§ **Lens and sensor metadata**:
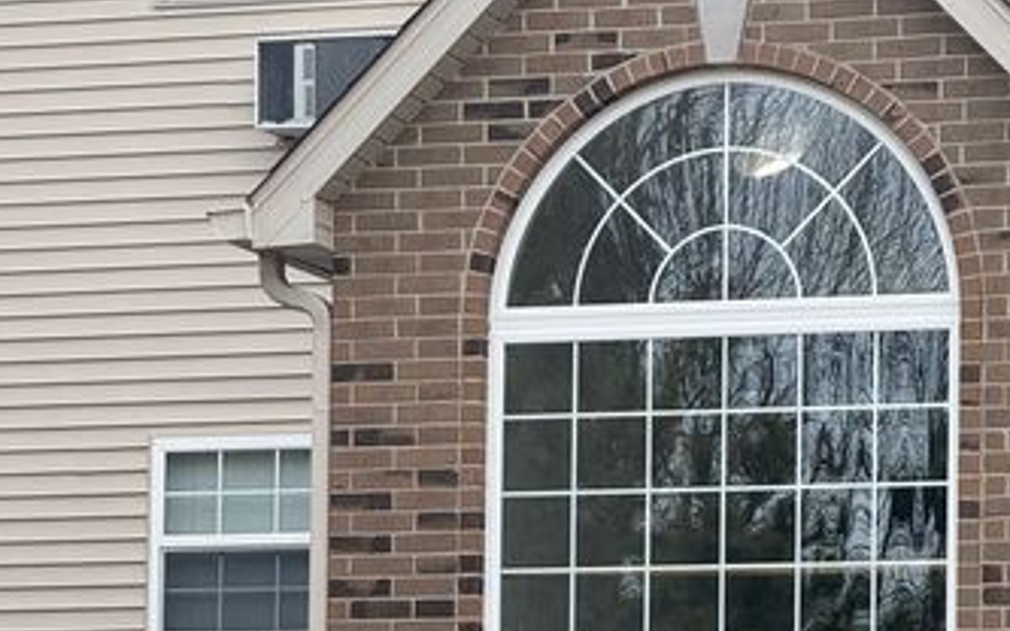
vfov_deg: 5.1
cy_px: 766
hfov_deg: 8.2
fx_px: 7018
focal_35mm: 255
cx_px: 695
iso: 64
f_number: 2.8
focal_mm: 15.66
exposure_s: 1/707
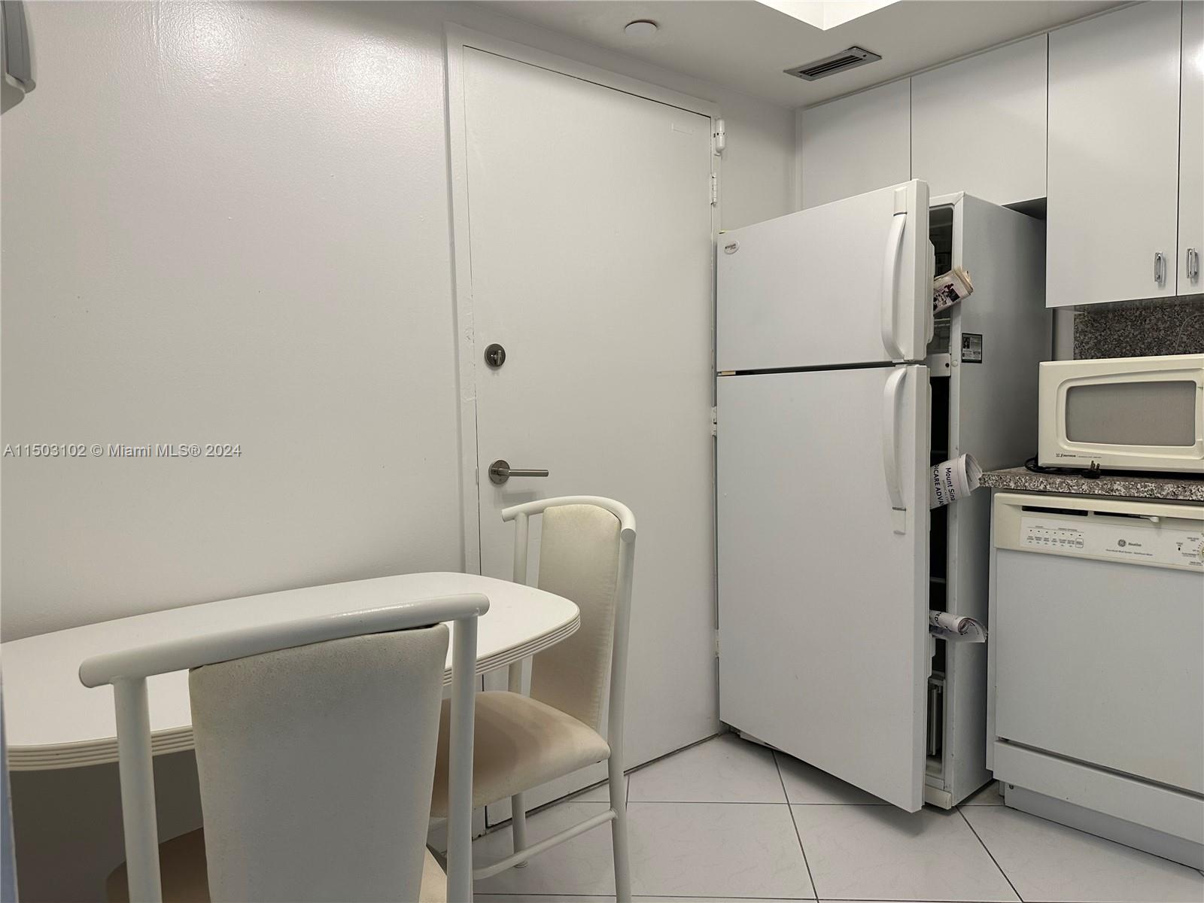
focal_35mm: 24
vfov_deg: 56.8
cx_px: 602
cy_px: 452
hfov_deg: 71.6
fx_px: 835
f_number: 1.78
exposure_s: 1/120
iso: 125
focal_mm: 6.86
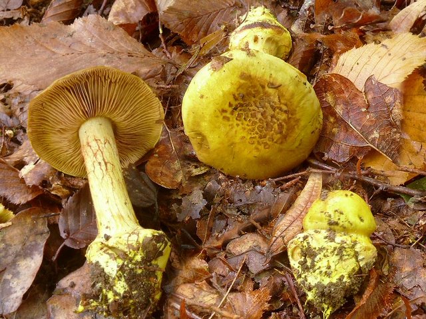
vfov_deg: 40.6
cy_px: 160
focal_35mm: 35
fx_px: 430
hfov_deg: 52.7
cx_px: 213
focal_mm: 7.4
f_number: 10
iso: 100
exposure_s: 6
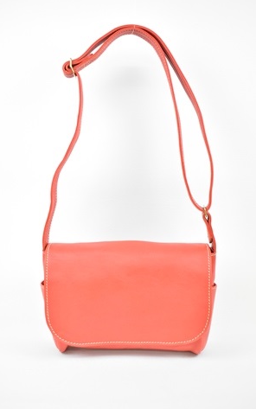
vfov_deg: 41.4
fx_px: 541
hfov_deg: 26.6
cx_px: 137
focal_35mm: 49
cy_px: 204
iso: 3200
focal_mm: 31
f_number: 5
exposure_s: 1/320
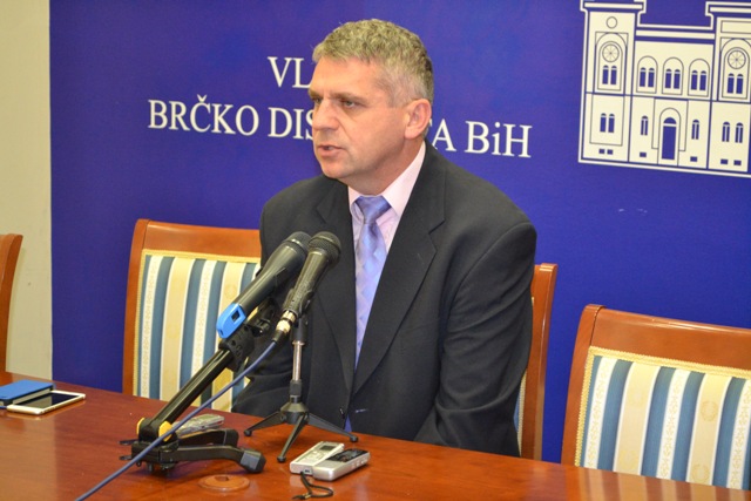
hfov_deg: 24.6
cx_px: 376
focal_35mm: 82
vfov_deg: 16.6
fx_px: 1721
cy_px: 250
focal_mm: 55
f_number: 5.6
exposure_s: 1/60
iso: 2800
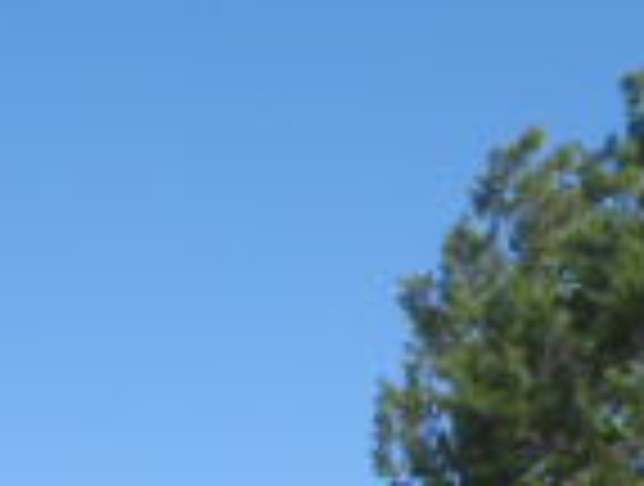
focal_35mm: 125
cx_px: -428
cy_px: 954
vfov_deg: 10.9
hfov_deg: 14.3
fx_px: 2331
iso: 80
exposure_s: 1/500
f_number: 3.9
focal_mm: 5
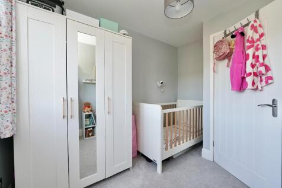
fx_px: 110
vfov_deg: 81.2
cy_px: 94
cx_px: 141
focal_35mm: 14
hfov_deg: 104.3
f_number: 4
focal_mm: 14
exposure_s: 1/160
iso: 800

§ **Your goal**:
The records above are to be set down exactly as written, with no images.

§ **Exercise output**:
vfov_deg: 5.1
cy_px: 766
hfov_deg: 8.2
fx_px: 7018
focal_35mm: 255
cx_px: 695
iso: 64
f_number: 2.8
focal_mm: 15.66
exposure_s: 1/707
focal_35mm: 24
vfov_deg: 56.8
cx_px: 602
cy_px: 452
hfov_deg: 71.6
fx_px: 835
f_number: 1.78
exposure_s: 1/120
iso: 125
focal_mm: 6.86
vfov_deg: 40.6
cy_px: 160
focal_35mm: 35
fx_px: 430
hfov_deg: 52.7
cx_px: 213
focal_mm: 7.4
f_number: 10
iso: 100
exposure_s: 6
vfov_deg: 41.4
fx_px: 541
hfov_deg: 26.6
cx_px: 137
focal_35mm: 49
cy_px: 204
iso: 3200
focal_mm: 31
f_number: 5
exposure_s: 1/320
hfov_deg: 24.6
cx_px: 376
focal_35mm: 82
vfov_deg: 16.6
fx_px: 1721
cy_px: 250
focal_mm: 55
f_number: 5.6
exposure_s: 1/60
iso: 2800
focal_35mm: 125
cx_px: -428
cy_px: 954
vfov_deg: 10.9
hfov_deg: 14.3
fx_px: 2331
iso: 80
exposure_s: 1/500
f_number: 3.9
focal_mm: 5
fx_px: 110
vfov_deg: 81.2
cy_px: 94
cx_px: 141
focal_35mm: 14
hfov_deg: 104.3
f_number: 4
focal_mm: 14
exposure_s: 1/160
iso: 800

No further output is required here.